The hack doesn't appear to affect more secure chip cards, but many of the service stations haven't replaced card readers at the pumps yet. The data is apparently sent in an unencrypted form to the vendor's main network, where the thieves have figured out how to intercept it. The other problem is that the POS systems aren't firewalled off from other, less critical parts of the network, allowing thieves to gain lateral access once the network is breached.
There's not much cardholders can do to avoid the attacks, but Visa has advised fuel merchants to encrypt data while it's transferred or support chip-equipped cards. "Fuel dispenser merchants should take note of this activity and deploy devices that support chip [cards] wherever possible, as this will significantly lower the likelihood of these attacks," it advised in the December security alert.

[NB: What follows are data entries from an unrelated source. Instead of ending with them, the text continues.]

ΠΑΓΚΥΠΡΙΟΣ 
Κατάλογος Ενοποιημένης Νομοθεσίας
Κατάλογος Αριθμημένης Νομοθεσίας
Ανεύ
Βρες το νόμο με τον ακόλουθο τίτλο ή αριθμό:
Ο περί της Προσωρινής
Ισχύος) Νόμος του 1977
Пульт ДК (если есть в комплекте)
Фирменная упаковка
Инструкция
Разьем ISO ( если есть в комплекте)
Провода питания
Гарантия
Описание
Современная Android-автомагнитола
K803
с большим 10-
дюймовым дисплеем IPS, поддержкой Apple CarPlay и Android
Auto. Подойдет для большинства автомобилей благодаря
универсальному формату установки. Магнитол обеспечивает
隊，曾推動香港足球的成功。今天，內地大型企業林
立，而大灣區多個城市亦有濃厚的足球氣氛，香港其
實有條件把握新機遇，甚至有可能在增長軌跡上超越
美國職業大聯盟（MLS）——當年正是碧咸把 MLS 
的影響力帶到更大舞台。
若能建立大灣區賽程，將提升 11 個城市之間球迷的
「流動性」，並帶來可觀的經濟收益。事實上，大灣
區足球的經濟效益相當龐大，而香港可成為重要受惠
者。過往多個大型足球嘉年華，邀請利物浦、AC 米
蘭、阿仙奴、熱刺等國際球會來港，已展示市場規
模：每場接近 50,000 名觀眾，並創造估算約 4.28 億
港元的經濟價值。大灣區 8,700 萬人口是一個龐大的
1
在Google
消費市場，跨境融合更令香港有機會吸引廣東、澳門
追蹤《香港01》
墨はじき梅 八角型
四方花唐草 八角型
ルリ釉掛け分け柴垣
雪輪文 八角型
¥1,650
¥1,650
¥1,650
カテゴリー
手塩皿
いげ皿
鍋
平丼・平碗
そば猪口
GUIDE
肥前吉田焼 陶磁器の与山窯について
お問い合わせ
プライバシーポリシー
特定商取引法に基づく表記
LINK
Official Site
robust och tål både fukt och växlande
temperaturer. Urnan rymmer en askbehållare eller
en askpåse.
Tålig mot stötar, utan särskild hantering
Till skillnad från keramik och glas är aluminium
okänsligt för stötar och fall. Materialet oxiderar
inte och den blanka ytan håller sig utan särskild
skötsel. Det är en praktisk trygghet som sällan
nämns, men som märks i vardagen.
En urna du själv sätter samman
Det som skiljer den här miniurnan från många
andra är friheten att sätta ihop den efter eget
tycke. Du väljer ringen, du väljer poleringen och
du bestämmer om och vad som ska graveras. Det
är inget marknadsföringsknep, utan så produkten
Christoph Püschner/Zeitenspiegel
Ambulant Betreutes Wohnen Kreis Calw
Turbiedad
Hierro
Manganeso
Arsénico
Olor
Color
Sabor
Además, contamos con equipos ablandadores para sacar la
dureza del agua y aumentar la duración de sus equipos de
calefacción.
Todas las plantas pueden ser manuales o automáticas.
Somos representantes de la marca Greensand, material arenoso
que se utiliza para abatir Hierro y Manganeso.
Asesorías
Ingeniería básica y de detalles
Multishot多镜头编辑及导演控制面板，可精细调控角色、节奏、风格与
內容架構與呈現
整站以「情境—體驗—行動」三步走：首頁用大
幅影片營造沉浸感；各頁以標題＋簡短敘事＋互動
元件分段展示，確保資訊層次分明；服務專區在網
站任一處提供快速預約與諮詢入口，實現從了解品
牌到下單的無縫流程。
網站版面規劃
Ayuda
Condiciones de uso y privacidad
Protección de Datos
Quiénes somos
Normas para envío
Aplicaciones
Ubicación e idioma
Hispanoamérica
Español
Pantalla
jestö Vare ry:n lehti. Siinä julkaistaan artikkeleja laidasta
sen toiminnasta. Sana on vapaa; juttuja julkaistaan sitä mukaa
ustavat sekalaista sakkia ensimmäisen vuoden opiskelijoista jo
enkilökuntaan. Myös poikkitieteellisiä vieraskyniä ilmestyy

Earlier this year, Visa announced that fuel merchants must deploy chip readers by October 2020. After that, any service stations without the new tech will be liable for any fraud. The problem is, many such businesses have very old technology and must replace the entire pump at an estimated cost of up to $250,000 per station. Spread across all the convenience stores in the US, the total hit has been estimated at around $22.5 billion on the very high end.
Update 12/17/2019 6:14 PM: Visa has clarified that it's the presence of a chip that makes cards more secure, not the PIN code. The post has been updated with the correct information.